Logo Design Creation Process from Start to Finish by Expert Graphic Designer - Jose Soto
Graphic design is one of the things that I like to do most in my life, but I must admit that I have a special preference for logo design.
If you take a look at my past work ( www.portfolios.com/josesoto ), you might think that some of the logos are quite nice. However, you aren’t familiar with the steps that I take when I go through the logo design process. This article will take you through my design procedure so that you possibly can learn a bit from my techniques.
Within this article, I am going to detail the “six steps” that I took to design the logo for the “Seventh Congress of Zoos and Aquariums” (in Spanish: septimo congreso de parques zoologicos y acuarios).
(1) Detailed Discussion with the Customer
I started this project off by sitting down with the customer to discuss the details of this design project. You should always start your design project off by discussing every important detail. If you are working with a larger company, then you might have to deal with the communications department. However, if at all possible, you should try to work with only one person from the company since otherwise you might have too many conflicting sources of information (unfortunately this is not always possible). In these initial visits you should try to gather all of the important information (by direct questions, seeing the colors of the office, numbering the incoming telephone calls, etc.). In this first step you should be as sensible as you can be. This will allow you to get all of the information that the client doesn’t know that he even has.
In this case, I need to design a logo for the Congress of Zoos. However, after the initial visit, I found out that the client wanted an illustration first, then a logo.
(2) Combine the Client’s Needs, the Market Observation and Your “Style” Together
Although you might disagree with me, I think that it is important to let the client know that he isn’t always going to be right. Of course, I will say this with tact, I want the client to understand that he hired me because I am good at what I do. I know what looks good and what doesn’t. We should avoid letting the customer design, because then we just become the ‘drawing man’. In this case, the customer wanted a full color logo, however, he didn’t want to spend a lot of money. I recommended that we work with a 2 color logo instead because this will reduce the costs dramatically.
(3) Create a Magic Word List
I think that this is one of the most important steps in my design procedure. Here you should translate in single words what the logo will need to communicate. This list should be as simple as possible and it should have only words that have a strong relation with the logo.
In this case the words were:
(4) Use Your Master Design Skills to Do Something With Those Magic Words
As a creative graphic designer, this is the part that you probably like the most! Here you will have to join by symbols all of the words that you have in your magic list by using your art skills and design creativity. I never ignore the “romantic” idea of sketching on a piece of paper because I can jot quick ideas, but of course the computer drawings turn out better.

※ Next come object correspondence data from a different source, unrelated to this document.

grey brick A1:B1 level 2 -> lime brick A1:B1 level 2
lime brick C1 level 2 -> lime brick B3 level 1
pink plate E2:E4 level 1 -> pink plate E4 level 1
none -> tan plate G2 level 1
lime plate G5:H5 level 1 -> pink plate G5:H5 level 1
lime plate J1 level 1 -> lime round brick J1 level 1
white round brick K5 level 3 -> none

I don’t have a specific number of sketches that I draw up, but something inside me tells me when I have sketched enough and I have found a good idea.
In this case some good questions that I asked myself were:
How can I match the number seven with an animal?
How can I match a fish with the type Z of the zoo word?
What graphic relations are there between a fish, an animal, and the number seven?
Were can I place the vegetation?
How can I make everything looks simple?
(5) To show the ideas to your client and to have a feed back
Now it is time for you to show the proofs to your client. It is important that even now you present the proofs as professional as possible. Normally I only present my 2 favorite ones (even if I have done 6) because if you present too many options to your client he may want to mix them together (and that is usually just a terrible idea).
(6) Do the Revisions and Leave Some Time to Pass.
I like to leave some time (although some times it is not possible to do this) because I think that good logos are like good wines as they both get better with elapsed time. Once you have the client’s feedback you can work on the corrections.